▶ TASK
Write out the data again exactly, skipping every picture.

▶ SUPPLIED MATERIAL

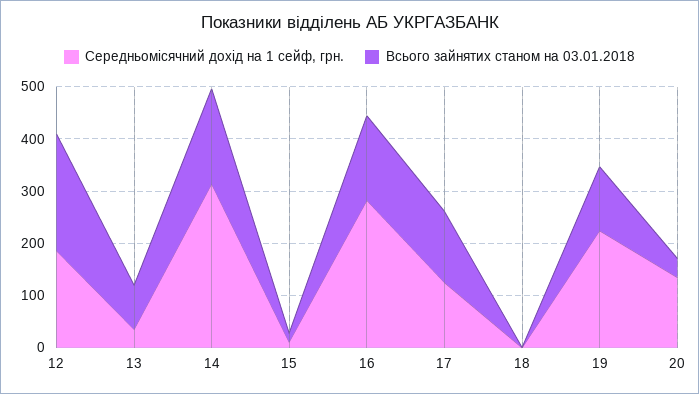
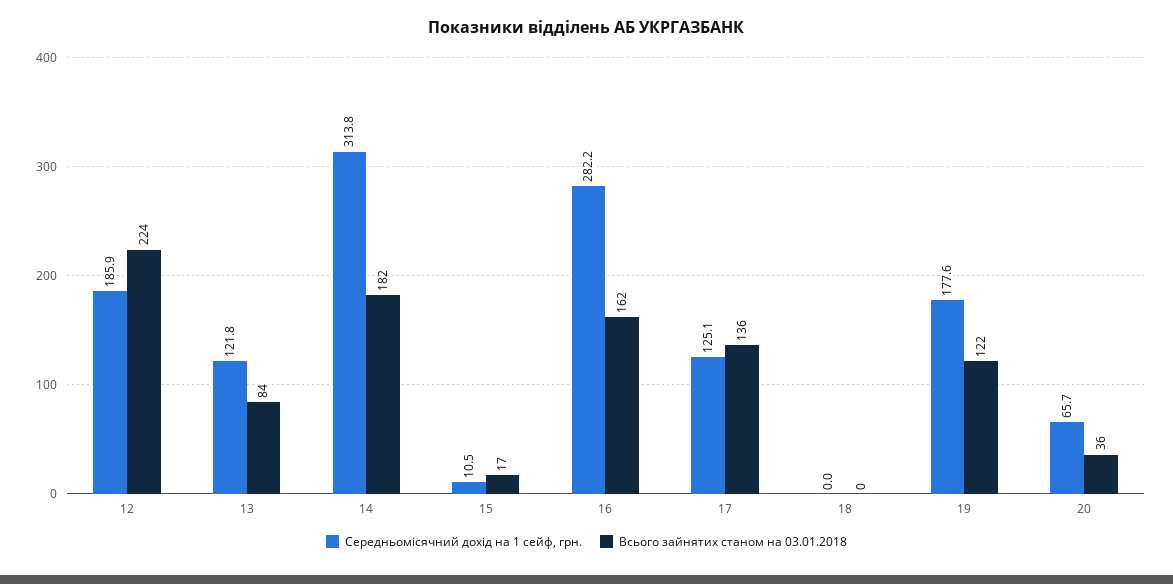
  {
    "Середньомісячний дохід на 1 сейф, грн.": {
      "12": 185.9,
-     "13": 40,
+     "13": 121.8,
      "14": 313.8,
      "15": 10.5,
      "16": 282.2,
      "17": 125.1,
      "18": 0,
-     "19": 220,
+     "19": 177.6,
-     "20": 140
+     "20": 65.7
    },
    "Всього зайнятих станом на 03.01.2018": {
      "12": 224,
      "13": 84,
      "14": 182,
      "15": 17,
      "16": 162,
      "17": 136,
      "18": 0,
      "19": 122,
      "20": 36
    }
  }

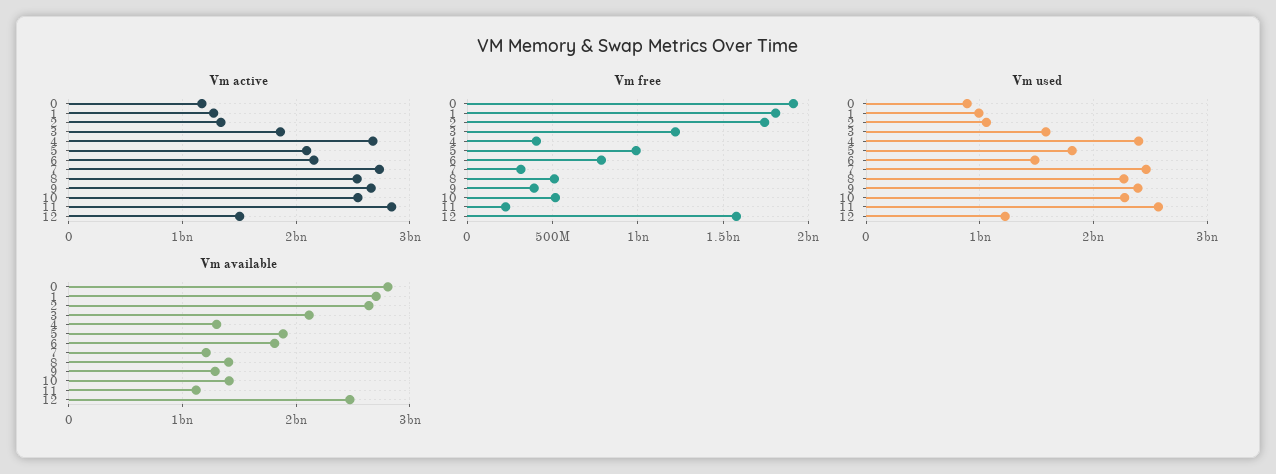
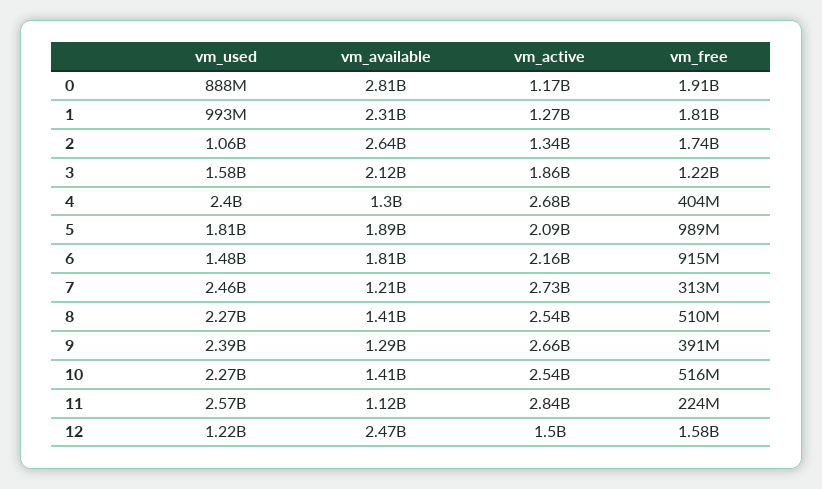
  {
    "Vm active": {
      "0": 1170000000,
      "1": 1270000000,
      "2": 1340000000,
      "3": 1860000000,
      "4": 2680000000,
      "5": 2090000000,
      "6": 2160000000,
      "7": 2730000000,
      "8": 2540000000,
      "9": 2660000000,
      "10": 2540000000,
      "11": 2840000000,
      "12": 1500000000
    },
    "Vm free": {
      "0": 1910000000,
      "1": 1810000000,
      "2": 1740000000,
      "3": 1220000000,
      "4": 404000000,
      "5": 989000000,
-     "6": 800000000,
+     "6": 915000000,
      "7": 313000000,
      "8": 510000000,
      "9": 391000000,
      "10": 516000000,
      "11": 224000000,
      "12": 1580000000
    },
    "Vm used": {
      "0": 888000000,
      "1": 993000000,
      "2": 1060000000,
      "3": 1580000000,
      "4": 2400000000,
      "5": 1810000000,
      "6": 1480000000,
      "7": 2460000000,
      "8": 2270000000,
      "9": 2390000000,
      "10": 2270000000,
      "11": 2570000000,
      "12": 1220000000
    },
    "Vm available": {
      "0": 2810000000,
-     "1": 2700000000,
+     "1": 2310000000,
      "2": 2640000000,
      "3": 2120000000,
      "4": 1300000000,
      "5": 1890000000,
      "6": 1810000000,
      "7": 1210000000,
      "8": 1410000000,
      "9": 1290000000,
      "10": 1410000000,
      "11": 1120000000,
      "12": 2470000000
    }
  }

▶ EXERCISE SOLUTION
  {
    "Середньомісячний дохід на 1 сейф, грн.": {
      "12": 185.9,
-     "13": 40,
+     "13": 121.8,
      "14": 313.8,
      "15": 10.5,
      "16": 282.2,
      "17": 125.1,
      "18": 0,
-     "19": 220,
+     "19": 177.6,
-     "20": 140
+     "20": 65.7
    },
    "Всього зайнятих станом на 03.01.2018": {
      "12": 224,
      "13": 84,
      "14": 182,
      "15": 17,
      "16": 162,
      "17": 136,
      "18": 0,
      "19": 122,
      "20": 36
    }
  }

  {
    "Vm active": {
      "0": 1170000000,
      "1": 1270000000,
      "2": 1340000000,
      "3": 1860000000,
      "4": 2680000000,
      "5": 2090000000,
      "6": 2160000000,
      "7": 2730000000,
      "8": 2540000000,
      "9": 2660000000,
      "10": 2540000000,
      "11": 2840000000,
      "12": 1500000000
    },
    "Vm free": {
      "0": 1910000000,
      "1": 1810000000,
      "2": 1740000000,
      "3": 1220000000,
      "4": 404000000,
      "5": 989000000,
-     "6": 800000000,
+     "6": 915000000,
      "7": 313000000,
      "8": 510000000,
      "9": 391000000,
      "10": 516000000,
      "11": 224000000,
      "12": 1580000000
    },
    "Vm used": {
      "0": 888000000,
      "1": 993000000,
      "2": 1060000000,
      "3": 1580000000,
      "4": 2400000000,
      "5": 1810000000,
      "6": 1480000000,
      "7": 2460000000,
      "8": 2270000000,
      "9": 2390000000,
      "10": 2270000000,
      "11": 2570000000,
      "12": 1220000000
    },
    "Vm available": {
      "0": 2810000000,
-     "1": 2700000000,
+     "1": 2310000000,
      "2": 2640000000,
      "3": 2120000000,
      "4": 1300000000,
      "5": 1890000000,
      "6": 1810000000,
      "7": 1210000000,
      "8": 1410000000,
      "9": 1290000000,
      "10": 1410000000,
      "11": 1120000000,
      "12": 2470000000
    }
  }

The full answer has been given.